* YOUR GOAL: Your answer should be every line from the records that contains "center".

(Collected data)
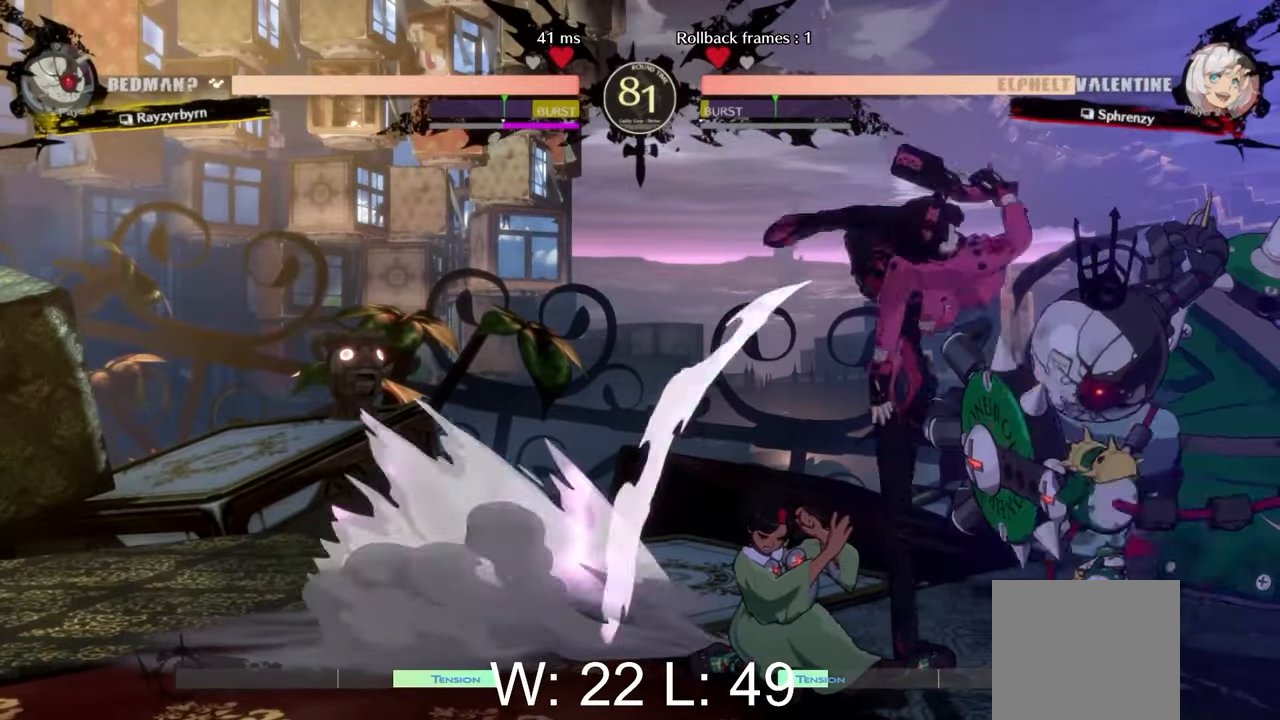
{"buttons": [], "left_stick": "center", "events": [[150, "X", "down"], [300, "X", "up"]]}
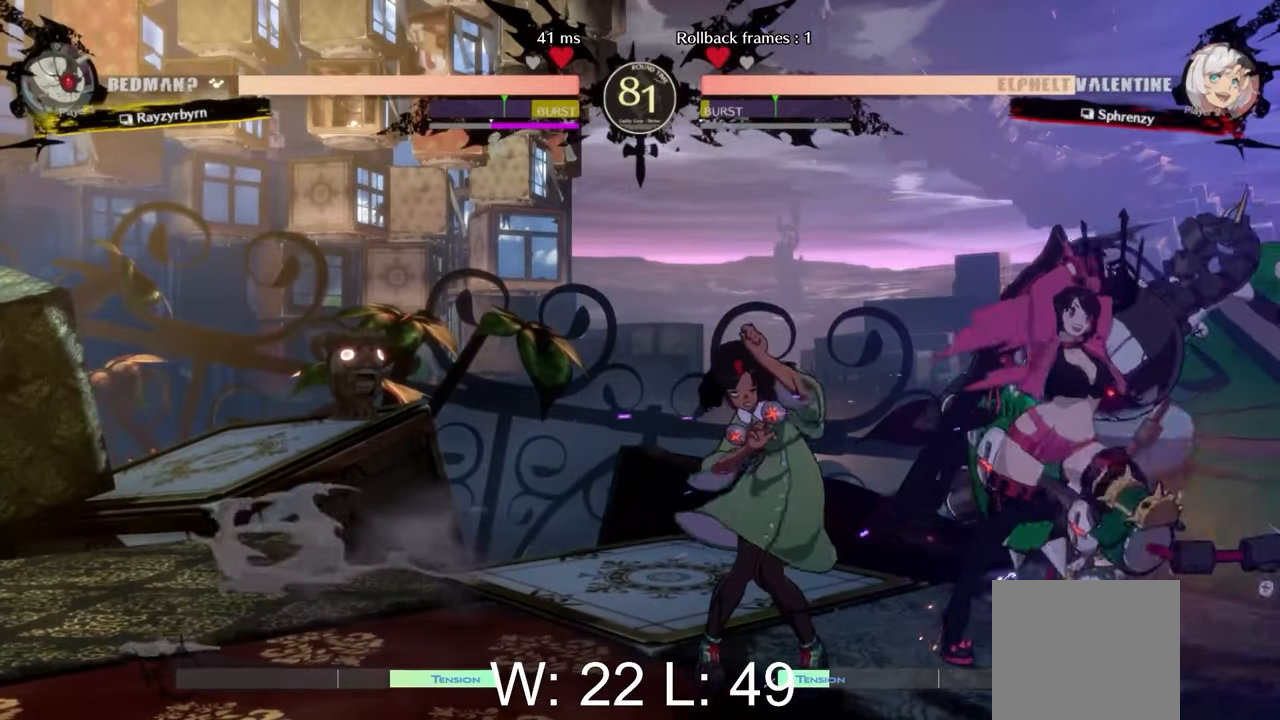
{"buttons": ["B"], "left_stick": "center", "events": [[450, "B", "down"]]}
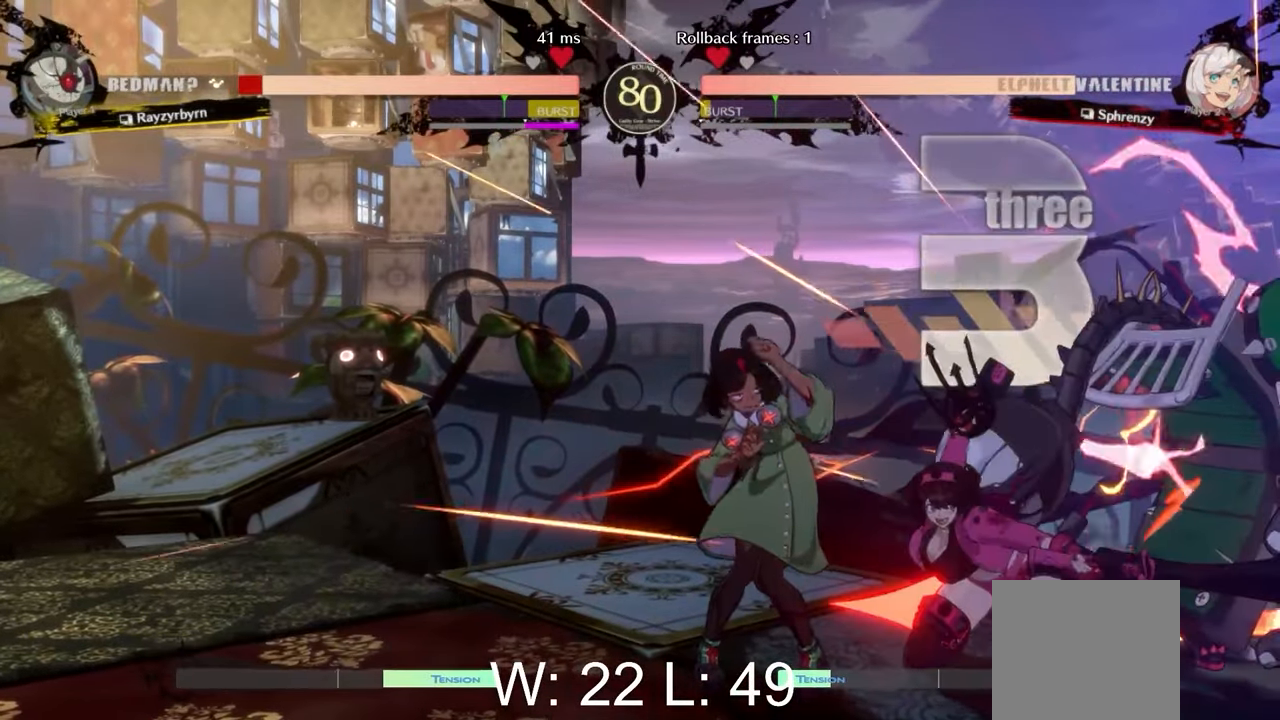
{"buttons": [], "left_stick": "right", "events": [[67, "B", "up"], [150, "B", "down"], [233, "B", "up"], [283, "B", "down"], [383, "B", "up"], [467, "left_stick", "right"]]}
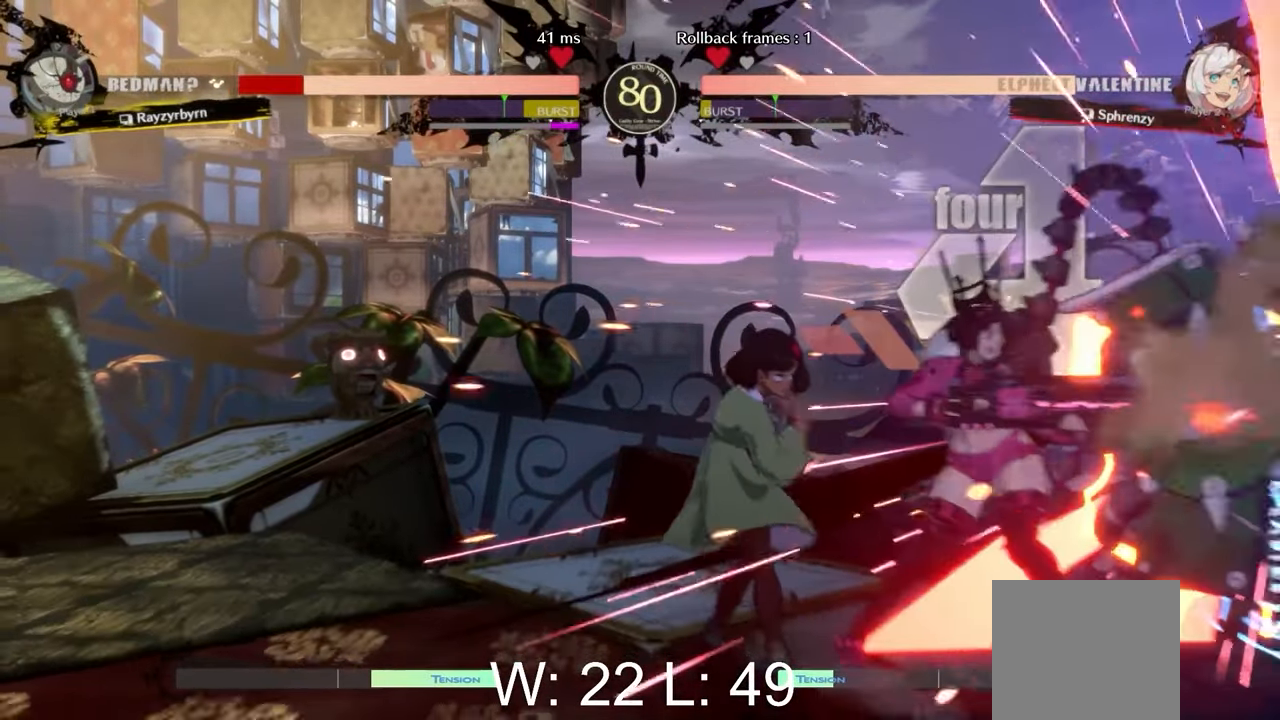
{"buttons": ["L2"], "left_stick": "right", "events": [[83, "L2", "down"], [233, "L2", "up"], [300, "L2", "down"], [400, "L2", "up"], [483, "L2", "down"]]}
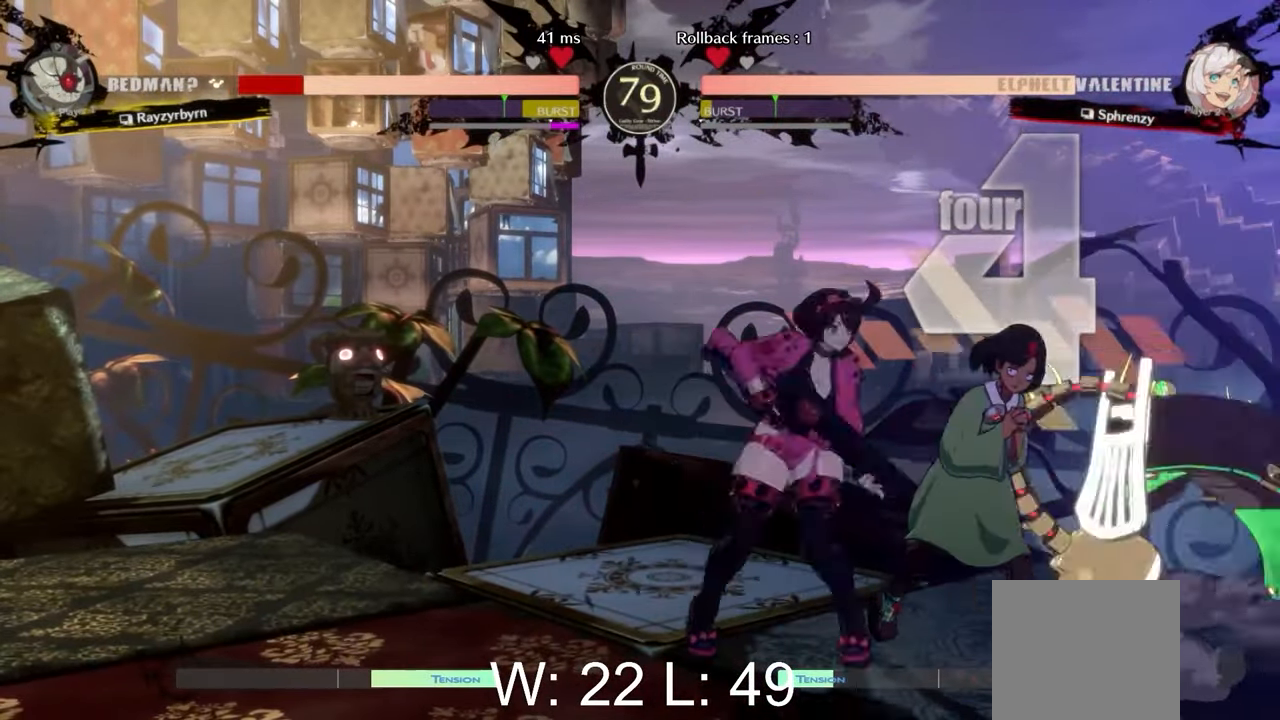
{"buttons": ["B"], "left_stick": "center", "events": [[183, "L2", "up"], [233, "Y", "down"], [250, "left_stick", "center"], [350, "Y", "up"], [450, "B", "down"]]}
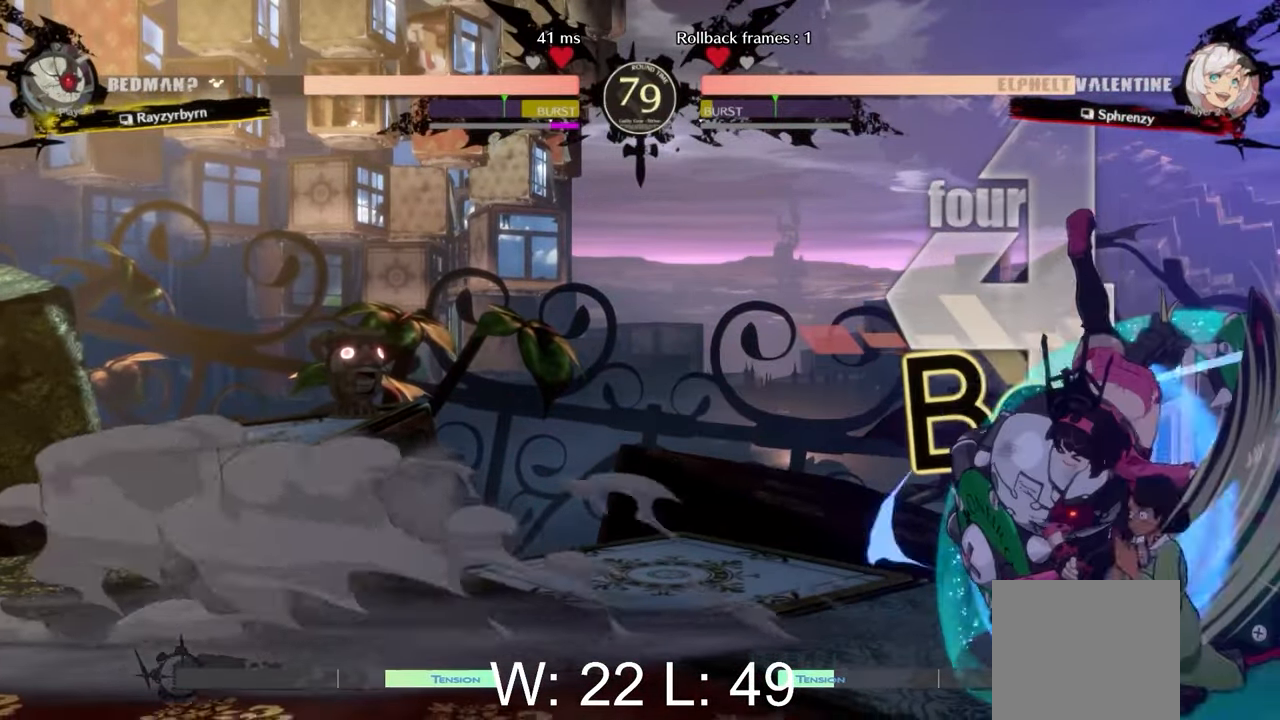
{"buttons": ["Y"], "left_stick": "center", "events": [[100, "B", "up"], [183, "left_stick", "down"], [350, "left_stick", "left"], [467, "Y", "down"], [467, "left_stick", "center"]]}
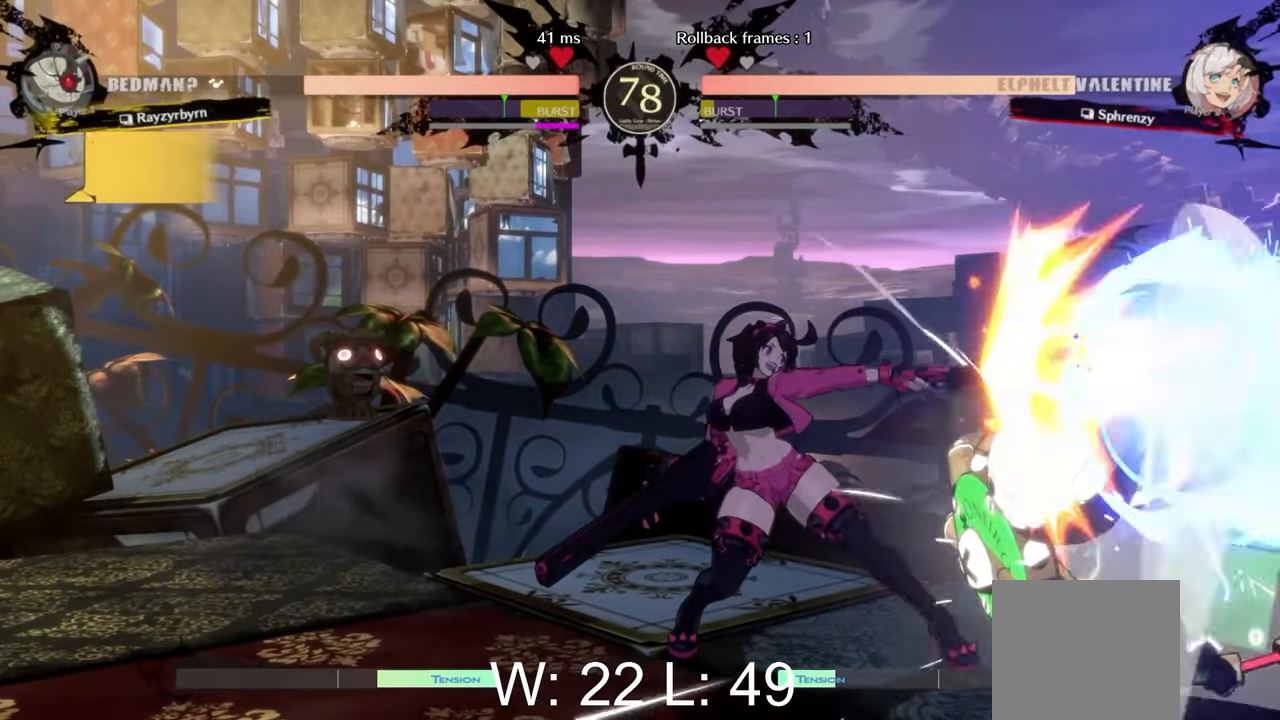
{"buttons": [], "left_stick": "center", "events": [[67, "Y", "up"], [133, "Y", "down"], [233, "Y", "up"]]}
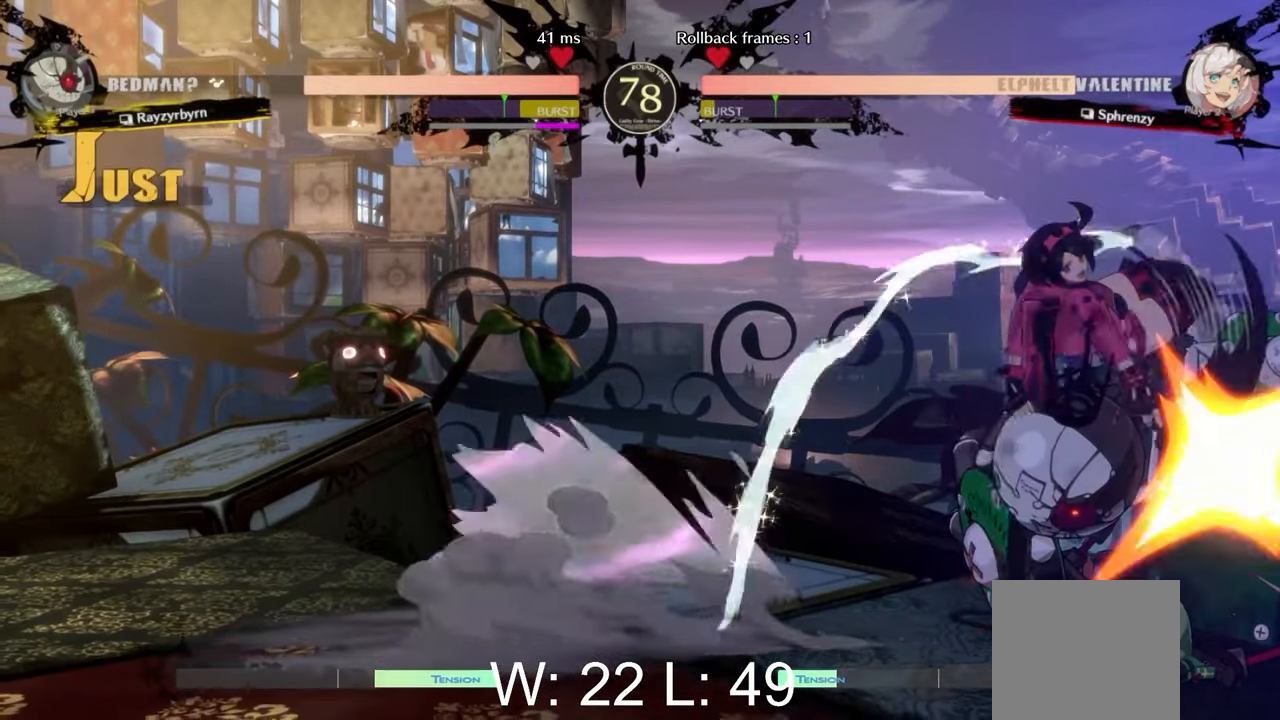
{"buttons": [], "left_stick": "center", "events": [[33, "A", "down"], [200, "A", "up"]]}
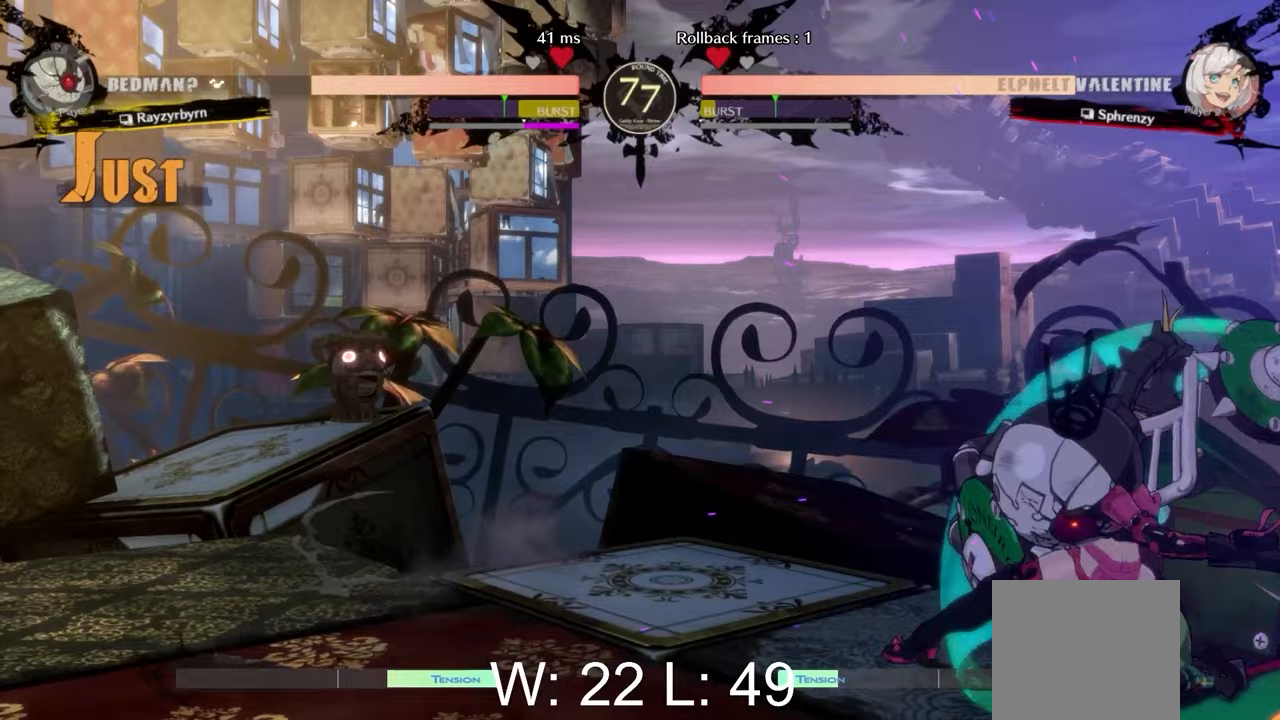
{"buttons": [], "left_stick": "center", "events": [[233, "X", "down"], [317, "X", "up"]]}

* TASK OUTPUT:
{"buttons": [], "left_stick": "center", "events": [[150, "X", "down"], [300, "X", "up"]]}
{"buttons": ["B"], "left_stick": "center", "events": [[450, "B", "down"]]}
{"buttons": ["B"], "left_stick": "center", "events": [[183, "L2", "up"], [233, "Y", "down"], [250, "left_stick", "center"], [350, "Y", "up"], [450, "B", "down"]]}
{"buttons": ["Y"], "left_stick": "center", "events": [[100, "B", "up"], [183, "left_stick", "down"], [350, "left_stick", "left"], [467, "Y", "down"], [467, "left_stick", "center"]]}
{"buttons": [], "left_stick": "center", "events": [[67, "Y", "up"], [133, "Y", "down"], [233, "Y", "up"]]}
{"buttons": [], "left_stick": "center", "events": [[33, "A", "down"], [200, "A", "up"]]}
{"buttons": [], "left_stick": "center", "events": [[233, "X", "down"], [317, "X", "up"]]}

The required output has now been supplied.